IL PROGRESSO BISOGNA «SAPERLO PRENDERE»
Big data! Una intelligenza artificiale frutto della moderna tecnologia che contiene, dati, sintomi, tutte le cure, le informazioni possibili e immaginabili per ogni situazione, da applicare ai singoli casi e fornire al medico, in tempo reale, la migliore soluzione.
Una vera rivoluzione che irrompe nella professione medica fino a ieri ancorata al metodo clinico, che vedeva nella osservazione personalizzata del malato il punto di partenza del ragionamento per formulare ipotesi, arrivare a una diagnosi e proporre delle soluzioni. Una novità enorme che mette in crisi il lavoro del medico indotto a interrogarsi sulla sua utilità visto che basterà inserire nel “cervellone” dei dati, schiacciare un bottone e come al bancomat avere una ricevuta con la risposta. Big data è comunque “progresso” e non può essere demonizzato, pur tenendo conto delle trasformazioni che provocherà nel rapporto medico-paziente. Il progresso non si può fermare: ci si deve “inserire” nella novità e “visitarla” come nuova modalità di crescita professionale.
Del resto a partire dagli anni 50 le trasformazioni sono state enormi e il medico è sempre stato in grado di utilizzarle al meglio da protagonista e non da spettatore. Se una volta la diagnosi di un’affezione polmonare la faceva con la semeiotica, successivamente ha fatto proprie tutte le novità che la tecnica man mano gli offriva (Tac, risonanza, Pet, ecografia e chi più ne ha ne metta!).
E dunque il Big data va visto come parte di una nuova metodologia in cui comunque il malato resta centrale.

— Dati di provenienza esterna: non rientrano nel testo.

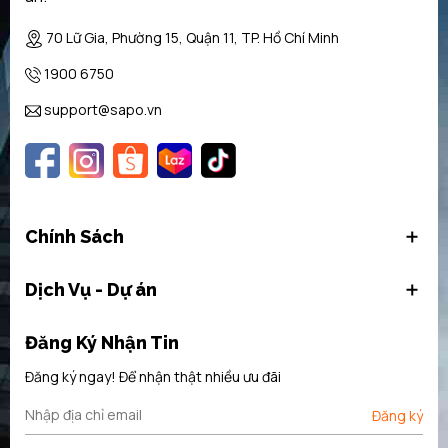
tượng đi kèm. Nếu người dùng chưa quen với việc sử dụng tiếng
70 Lữ Gia, Phường 15, Quận 11, TP. Hồ Chí Minh
anh, khi mua
máy rửa bát Bosch
sẽ đi kèm sách hướng dẫn sử
dụng để giới thiệu chi tiết các tính năng của sản phẩm.
1900 6750
support@sapo.vn
Chính Sách
Dịch Vụ - Dự án
Đăng Ký Nhận Tin
Đăng ký ngay! Để nhận thật nhiều ưu đãi
Đăng ký
Máy rửa bát Bosch SMI65N65EU có mặt đáy không bằng phẳng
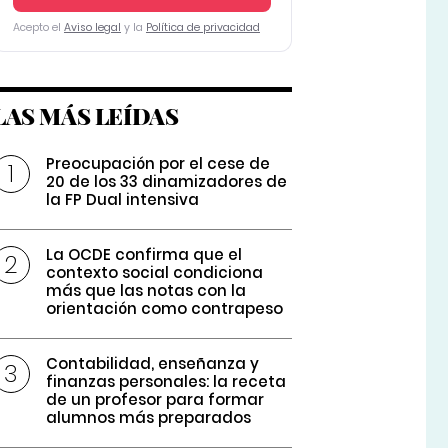
Acepto el
Aviso legal
y la
Política de privacidad
LAS MÁS LEÍDAS
Preocupación por el cese de
20 de los 33 dinamizadores de
la FP Dual intensiva
La OCDE confirma que el
contexto social condiciona
más que las notas con la
orientación como contrapeso
Contabilidad, enseñanza y
finanzas personales: la receta
de un profesor para formar
alumnos más preparados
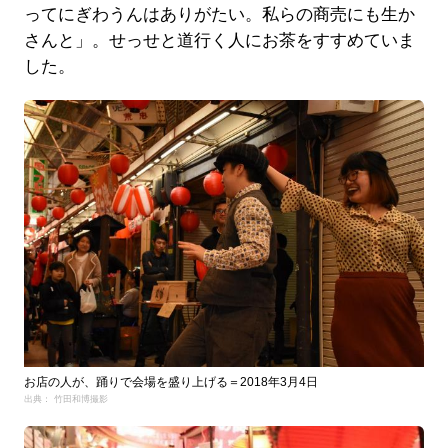
ってにぎわうんはありがたい。私らの商売にも生か
さんと」。せっせと道行く人にお茶をすすめていま
した。
お店の人が、踊りで会場を盛り上げる＝2018年3月4日
出典： 竹田和博撮影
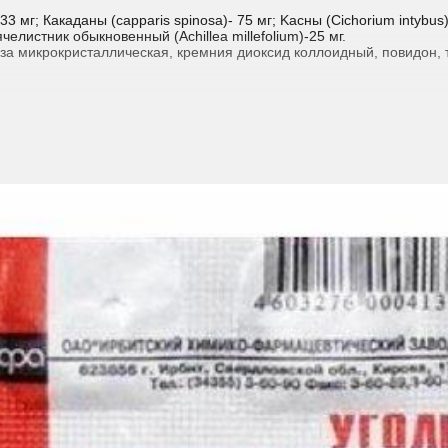
мг; Какаданы (capparis spinosa)- 75 мг; Kасны (Cichorium intybus)
сячелистник обыкновенный (Achillea millefolium)-25 мг.
за микрокристаллическая, кремния диоксид коллоидный, повидон, 
ени
нь после еды, запивая водой.
лучае необходимости можно продлить до 3 месяцев.
ением врача.
, спустя 24 часа после прекращения приема алкоголя. Лечение на
живающая доза должна быть 125-250 мг/сутки и не должна превышат
диничных случаях – аллергические реакции.
оставляющим препарата
риод лактации отсутствуют, поэтому не рекомендовано назначать
м воспалением желудка и кишечника.
гими лекарственными препаратами отсутствуют.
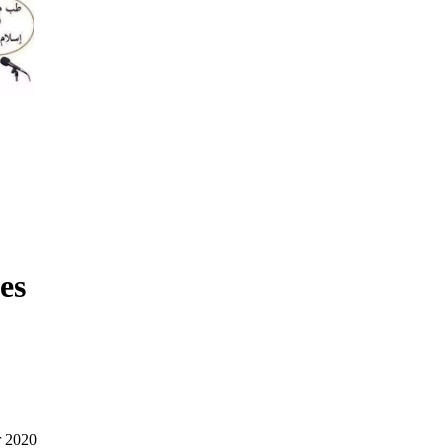
es
r 2020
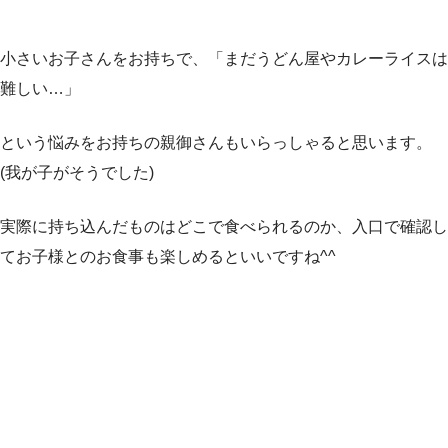
小さいお子さんをお持ちで、「まだうどん屋やカレーライスは
難しい…」
という悩みをお持ちの親御さんもいらっしゃると思います。
(我が子がそうでした)
実際に持ち込んだものはどこで食べられるのか、入口で確認し
てお子様とのお食事も楽しめるといいですね^^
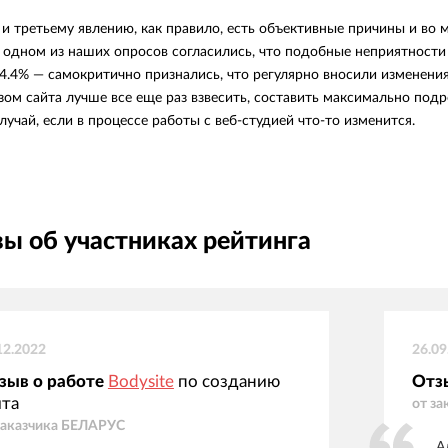
и третьему явлению, как правило, есть объективные причины и во м
 одном из наших опросов согласились, что подобные неприятности
4.4% — самокритично признались, что регулярно вносили изменения
зом сайта лучше все еще раз взвесить, составить максимально подр
лучай, если в процессе работы с веб-студией что-то изменится.
ы об участниках рейтинга
12.2022
26.09
зыв о работе
Bodysite
по созданию
Отз
йта
от за
заказчика
БЕЛАРУС
А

Da lui andranno estratte le informazioni da inserire nel “cervellone” e dovrà essere chi lo visita a leggere le risposte e valutarne la applicabilità. Certo l’intelligenza artificiale avrà una quantità di dati superiore al sapere individuale ma il colloquio, l’osservazione del malato e la visita saranno sempre imprescindibili. La macchina non sarà mai in grado di rilevare casi di serendipità ( coperte occasionali) che da Ippocrate a oggi hanno costellato la storia della medicina (penicillina e raggi X sono classici esempi che si citano, ma ve ne sono molti altri) e che nascono solo da una medicina davvero personalizzata.
Queste novità tecnologiche non indeboliscono il valore del clinico che confronta i suoi dati con quelli della macchina e la usa come strumento di apprendimento, di crescita e di verifica del proprio sapere. Il Big data non fa paura, bisogna sapere come prenderlo!